Попробуем, «по Тынянову», договорить за него. Перед нами торопливая, но изящная «отписка», где не сообщается, зачем литератор, тайный советник и бывший посол во многих державах прибывает (и надолго) в те края, куда почта из столицы доставляется примерно через две-три недели, где гостя провожают за 50–70 верст, где подают «грушевый квас с терновыми ягодами, варенуху с изюмом и сливами, кутрю с молоком» и где образованный хозяин Обуховки, надевая на головы дочерей сплетенные им самим венки, разрешает говорить по-русски только за ужином, но особенно любит переходить «с французского на малороссийский».
Узнав, что Иван Матвеевич считает главной причиной переезда в эти края, постараемся услышать еще более главное — обещанный спор с детьми…
Но все по порядку, полтавские картины 20-х годов прошлого века не любят торопливости.
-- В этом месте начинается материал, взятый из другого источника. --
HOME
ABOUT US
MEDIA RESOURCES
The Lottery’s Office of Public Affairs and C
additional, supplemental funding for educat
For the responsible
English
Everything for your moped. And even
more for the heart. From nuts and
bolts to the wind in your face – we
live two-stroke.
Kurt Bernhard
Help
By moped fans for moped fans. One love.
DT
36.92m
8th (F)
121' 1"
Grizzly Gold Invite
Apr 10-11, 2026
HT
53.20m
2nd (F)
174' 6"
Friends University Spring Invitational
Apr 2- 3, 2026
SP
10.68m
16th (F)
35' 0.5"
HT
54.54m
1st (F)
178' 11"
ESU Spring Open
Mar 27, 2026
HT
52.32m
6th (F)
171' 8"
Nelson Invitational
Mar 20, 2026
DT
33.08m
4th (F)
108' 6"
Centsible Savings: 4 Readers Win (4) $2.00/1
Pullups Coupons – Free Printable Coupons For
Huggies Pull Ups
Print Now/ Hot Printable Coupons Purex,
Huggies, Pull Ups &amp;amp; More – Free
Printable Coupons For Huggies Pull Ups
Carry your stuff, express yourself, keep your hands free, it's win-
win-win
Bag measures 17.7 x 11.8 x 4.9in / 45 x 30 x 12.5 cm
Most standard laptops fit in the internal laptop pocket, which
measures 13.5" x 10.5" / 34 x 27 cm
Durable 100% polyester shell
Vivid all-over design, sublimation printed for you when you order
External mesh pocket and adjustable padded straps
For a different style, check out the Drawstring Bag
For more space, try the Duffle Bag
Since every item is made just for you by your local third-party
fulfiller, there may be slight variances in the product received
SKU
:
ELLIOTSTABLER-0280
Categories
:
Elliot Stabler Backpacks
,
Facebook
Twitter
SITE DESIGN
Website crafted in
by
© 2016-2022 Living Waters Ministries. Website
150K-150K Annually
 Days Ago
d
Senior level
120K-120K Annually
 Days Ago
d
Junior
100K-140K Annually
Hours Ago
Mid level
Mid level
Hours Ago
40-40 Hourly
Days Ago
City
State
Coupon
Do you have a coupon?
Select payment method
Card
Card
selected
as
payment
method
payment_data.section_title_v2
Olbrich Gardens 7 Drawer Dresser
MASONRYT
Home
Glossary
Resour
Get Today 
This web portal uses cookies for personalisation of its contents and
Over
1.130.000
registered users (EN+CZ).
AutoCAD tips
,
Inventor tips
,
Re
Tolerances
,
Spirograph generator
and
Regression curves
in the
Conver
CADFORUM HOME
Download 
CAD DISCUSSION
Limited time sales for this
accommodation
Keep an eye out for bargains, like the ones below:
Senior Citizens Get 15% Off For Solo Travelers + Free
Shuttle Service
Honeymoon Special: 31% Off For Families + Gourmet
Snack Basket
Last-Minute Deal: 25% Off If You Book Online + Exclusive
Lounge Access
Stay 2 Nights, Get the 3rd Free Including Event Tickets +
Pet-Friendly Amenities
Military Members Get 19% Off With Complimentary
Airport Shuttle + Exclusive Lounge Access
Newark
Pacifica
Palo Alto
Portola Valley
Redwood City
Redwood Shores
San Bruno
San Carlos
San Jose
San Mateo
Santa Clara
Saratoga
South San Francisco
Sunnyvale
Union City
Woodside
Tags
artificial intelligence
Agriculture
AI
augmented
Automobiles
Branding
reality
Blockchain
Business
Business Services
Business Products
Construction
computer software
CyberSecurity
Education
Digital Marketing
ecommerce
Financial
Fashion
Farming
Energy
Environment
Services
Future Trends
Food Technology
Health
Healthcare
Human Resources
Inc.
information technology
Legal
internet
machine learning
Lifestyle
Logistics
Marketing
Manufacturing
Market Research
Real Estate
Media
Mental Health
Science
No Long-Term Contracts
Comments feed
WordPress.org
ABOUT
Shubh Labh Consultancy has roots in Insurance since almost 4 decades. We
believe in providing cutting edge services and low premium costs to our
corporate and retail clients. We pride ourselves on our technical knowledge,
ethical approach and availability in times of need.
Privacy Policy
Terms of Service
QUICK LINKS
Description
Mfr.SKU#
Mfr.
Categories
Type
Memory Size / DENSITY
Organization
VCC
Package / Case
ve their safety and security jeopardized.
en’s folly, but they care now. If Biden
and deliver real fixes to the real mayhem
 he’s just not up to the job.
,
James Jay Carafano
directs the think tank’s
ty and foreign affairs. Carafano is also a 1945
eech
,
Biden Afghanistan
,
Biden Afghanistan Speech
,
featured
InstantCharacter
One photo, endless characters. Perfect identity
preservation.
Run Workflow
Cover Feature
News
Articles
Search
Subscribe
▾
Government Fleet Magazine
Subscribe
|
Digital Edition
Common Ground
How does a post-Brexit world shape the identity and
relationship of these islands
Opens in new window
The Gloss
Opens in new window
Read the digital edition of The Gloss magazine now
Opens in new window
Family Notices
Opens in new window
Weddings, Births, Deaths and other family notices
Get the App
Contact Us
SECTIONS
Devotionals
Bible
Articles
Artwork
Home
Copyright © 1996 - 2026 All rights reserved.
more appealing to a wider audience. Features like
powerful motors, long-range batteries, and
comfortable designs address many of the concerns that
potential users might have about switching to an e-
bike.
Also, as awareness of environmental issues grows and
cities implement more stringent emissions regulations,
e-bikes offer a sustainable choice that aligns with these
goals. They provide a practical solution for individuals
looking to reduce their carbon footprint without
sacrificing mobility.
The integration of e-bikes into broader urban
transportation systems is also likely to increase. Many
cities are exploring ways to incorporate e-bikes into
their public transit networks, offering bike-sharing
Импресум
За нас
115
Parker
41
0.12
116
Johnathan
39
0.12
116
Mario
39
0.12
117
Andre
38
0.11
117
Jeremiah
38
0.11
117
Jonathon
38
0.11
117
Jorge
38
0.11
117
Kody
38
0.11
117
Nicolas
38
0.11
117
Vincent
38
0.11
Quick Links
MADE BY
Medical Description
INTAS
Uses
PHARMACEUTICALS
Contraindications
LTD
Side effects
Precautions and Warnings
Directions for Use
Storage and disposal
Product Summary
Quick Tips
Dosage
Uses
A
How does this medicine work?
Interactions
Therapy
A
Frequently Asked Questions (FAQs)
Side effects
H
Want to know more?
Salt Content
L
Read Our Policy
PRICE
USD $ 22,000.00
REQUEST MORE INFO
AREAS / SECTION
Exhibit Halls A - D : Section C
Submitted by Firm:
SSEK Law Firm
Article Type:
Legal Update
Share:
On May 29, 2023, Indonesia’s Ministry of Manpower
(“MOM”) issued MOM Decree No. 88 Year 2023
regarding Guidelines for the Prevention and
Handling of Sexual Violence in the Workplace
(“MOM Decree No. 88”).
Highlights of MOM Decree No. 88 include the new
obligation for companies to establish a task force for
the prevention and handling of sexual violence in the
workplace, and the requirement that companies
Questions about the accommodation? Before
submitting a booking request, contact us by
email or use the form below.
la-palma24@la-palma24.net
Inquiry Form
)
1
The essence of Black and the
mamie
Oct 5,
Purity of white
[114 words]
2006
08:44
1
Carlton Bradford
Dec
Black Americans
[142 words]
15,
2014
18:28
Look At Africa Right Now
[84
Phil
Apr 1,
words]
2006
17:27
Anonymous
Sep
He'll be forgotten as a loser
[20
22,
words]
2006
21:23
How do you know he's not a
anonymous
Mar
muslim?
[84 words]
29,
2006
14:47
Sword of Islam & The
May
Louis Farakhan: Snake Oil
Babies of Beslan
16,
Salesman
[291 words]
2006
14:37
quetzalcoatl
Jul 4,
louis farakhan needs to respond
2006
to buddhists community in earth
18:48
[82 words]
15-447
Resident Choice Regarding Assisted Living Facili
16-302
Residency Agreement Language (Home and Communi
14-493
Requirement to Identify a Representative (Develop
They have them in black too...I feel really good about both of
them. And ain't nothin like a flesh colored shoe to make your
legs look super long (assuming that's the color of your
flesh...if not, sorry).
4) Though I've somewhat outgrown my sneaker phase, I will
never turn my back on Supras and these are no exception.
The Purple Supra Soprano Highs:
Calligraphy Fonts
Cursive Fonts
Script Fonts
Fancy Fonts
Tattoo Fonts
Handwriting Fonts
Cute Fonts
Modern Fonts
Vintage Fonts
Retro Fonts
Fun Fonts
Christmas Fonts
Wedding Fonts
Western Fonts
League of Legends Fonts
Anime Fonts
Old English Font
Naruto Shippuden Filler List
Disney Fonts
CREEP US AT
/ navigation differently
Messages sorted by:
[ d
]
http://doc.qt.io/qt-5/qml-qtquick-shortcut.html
«Соседство Ивана Матвеевича Муравьева-Апостола, бывшего посланника в Испании, было для нас очень приятно… Промотав имение свое, он не имел средств… Отец мой посоветовал ему ехать к родственнику своему в Малороссию, что он и исполнил, получив от того четыре тысячи душ в потомственное владение и фамилию Апостола… Так как после смерти Апостола настоящие наследники, с досады, сожгли дом его и вырубили лучшую в саду столетнюю липовую аллею, то Муравьев помещался в то время в небольшом экономическом доме, стоявшем на плоском и низком месте, окруженном небольшим фруктовым садом. Он жил, можно сказать, роскошно. Несмотря на скромное помещение свое, роскошь его состояла в изящном столе. Он, как отличный гастроном, ничего не жалел для стола своего. Дородный и франтовски одетый испанец, мэтр д’отель, ловко подносил блюда, предлагая лучшие куски и объясняя то на французском, то на немецком языке, из чего они составлены, — с хозяином же он говорил по-испански».